◆ PROBLEM REQUIREMENTS
What you return should match the material below line for line, except that no image appears in it.

◆ MATERIAL FOR THIS TASK
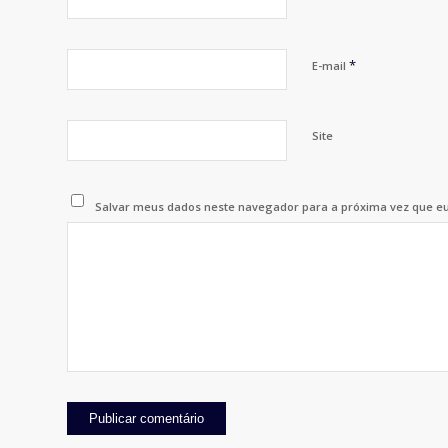
*
E-mail
Site
Salvar meus dados neste navegador para a próxima vez que e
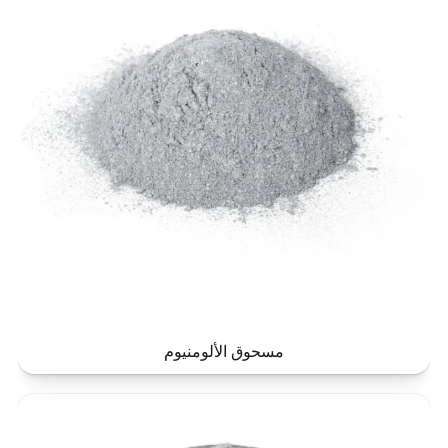
مسحوق الألومنيوم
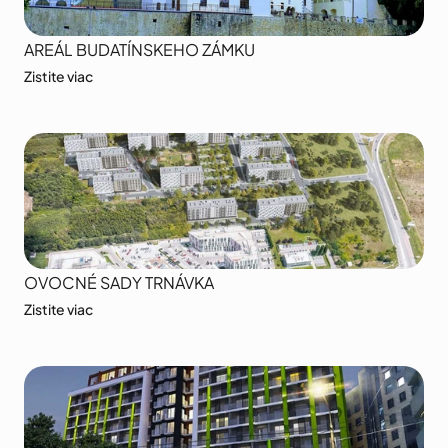
AREÁL BUDATÍNSKEHO ZÁMKU
Zistite viac
OVOCNÉ SADY TRNÁVKA
Zistite viac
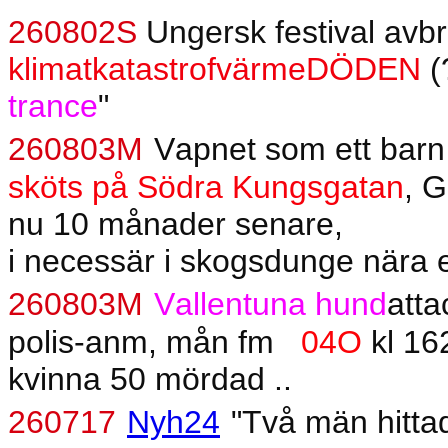
260802S
Ungersk festival avb
klimatkatastrofvärmeDÖDEN
(
trance
"
260803M
Vapnet som ett barn
sköts på Södra Kungsgatan
, G
nu 10 månader senare,
i necessär i skogsdunge nära e
260803M
Vallentuna hund
atta
polis-anm, mån fm
04O
kl 16
kvinna 50 mördad ..
260717
Nyh24
"Två män hittad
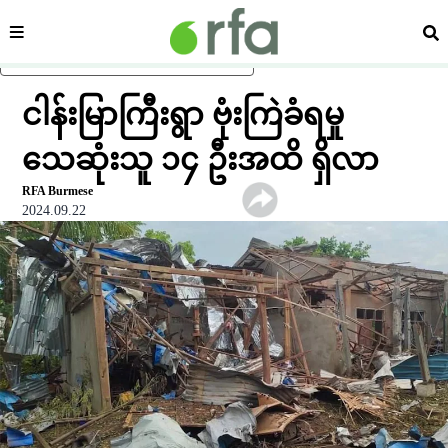
ကဏ္ဍ
ရှာ
ပင်မအကြောင်းအရာသို့ ကျော်ရန်
ငါန်းမြာကြီးရွာ ဗုံးကြဲခံရမှု
သေဆုံးသူ ၁၄ ဦးအထိ ရှိလာ
RFA Burmese
2024.09.22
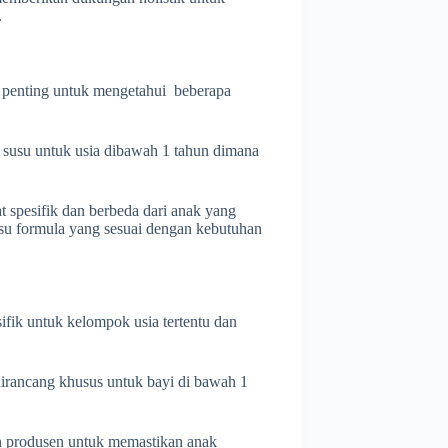
.
 penting untuk mengetahui beberapa
a susu untuk usia dibawah 1 tahun dimana
 spesifik dan berbeda dari anak yang
 susu formula yang sesuai dengan kebutuhan
fik untuk kelompok usia tertentu dan
dirancang khusus untuk bayi di bawah 1
eh produsen untuk memastikan anak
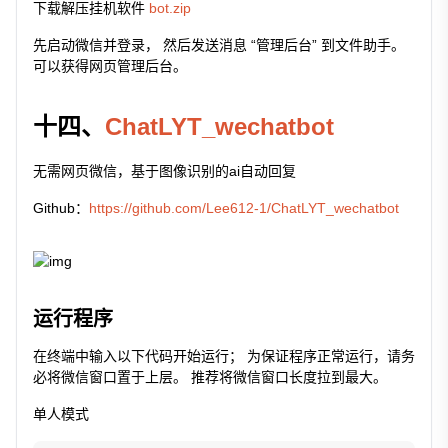
下载解压挂机软件
bot.zip
先启动微信并登录， 然后发送消息 “管理后台” 到文件助手。
可以获得网页管理后台。
十四、
ChatLYT_wechatbot
无需网页微信，基于图像识别的ai自动回复
Github：
https://github.com/Lee612-1/ChatLYT_wechatbot
运行程序
在终端中输入以下代码开始运行； 为保证程序正常运行，请务
必将微信窗口置于上层。 推荐将微信窗口长度拉到最大。
单人模式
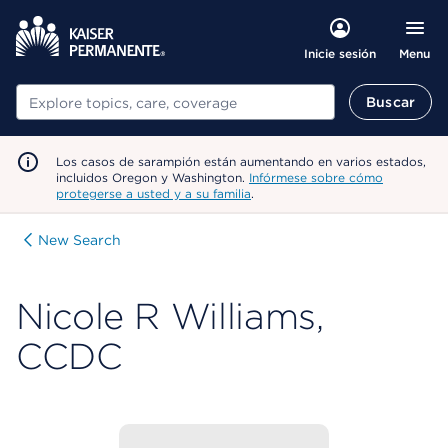
Menu
Inicie sesión
Buscar
Buscar
Los casos de sarampión están aumentando en varios estados,
incluidos Oregon y Washington.
Infórmese sobre cómo
protegerse a usted y a su familia
.
New Search
Nicole R Williams,
CCDC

◆ WRITTEN SOLUTION
*
E-mail
Site
Salvar meus dados neste navegador para a próxima vez que e
مسحوق الألومنيوم
AREÁL BUDATÍNSKEHO ZÁMKU
Zistite viac
OVOCNÉ SADY TRNÁVKA
Zistite viac
260802S
Ungersk festival avb
klimatkatastrofvärmeDÖDEN
(
trance
"
260803M
Vapnet som ett barn
sköts på Södra Kungsgatan
, G
nu 10 månader senare,
i necessär i skogsdunge nära e
260803M
Vallentuna hund
atta
polis-anm, mån fm
04O
kl 16
kvinna 50 mördad ..
260717
Nyh24
"Två män hittad
ကဏ္ဍ
ရှာ
ပင်မအကြောင်းအရာသို့ ကျော်ရန်
ငါန်းမြာကြီးရွာ ဗုံးကြဲခံရမှု
သေဆုံးသူ ၁၄ ဦးအထိ ရှိလာ
RFA Burmese
2024.09.22
.
 penting untuk mengetahui beberapa
a susu untuk usia dibawah 1 tahun dimana
 spesifik dan berbeda dari anak yang
 susu formula yang sesuai dengan kebutuhan
fik untuk kelompok usia tertentu dan
dirancang khusus untuk bayi di bawah 1
eh produsen untuk memastikan anak
下载解压挂机软件
bot.zip
先启动微信并登录， 然后发送消息 “管理后台” 到文件助手。
可以获得网页管理后台。
十四、
ChatLYT_wechatbot
无需网页微信，基于图像识别的ai自动回复
Github：
https://github.com/Lee612-1/ChatLYT_wechatbot
运行程序
在终端中输入以下代码开始运行； 为保证程序正常运行，请务
必将微信窗口置于上层。 推荐将微信窗口长度拉到最大。
单人模式
Menu
Inicie sesión
Buscar
Buscar
Los casos de sarampión están aumentando en varios estados,
incluidos Oregon y Washington.
Infórmese sobre cómo
protegerse a usted y a su familia
.
New Search
Nicole R Williams,
CCDC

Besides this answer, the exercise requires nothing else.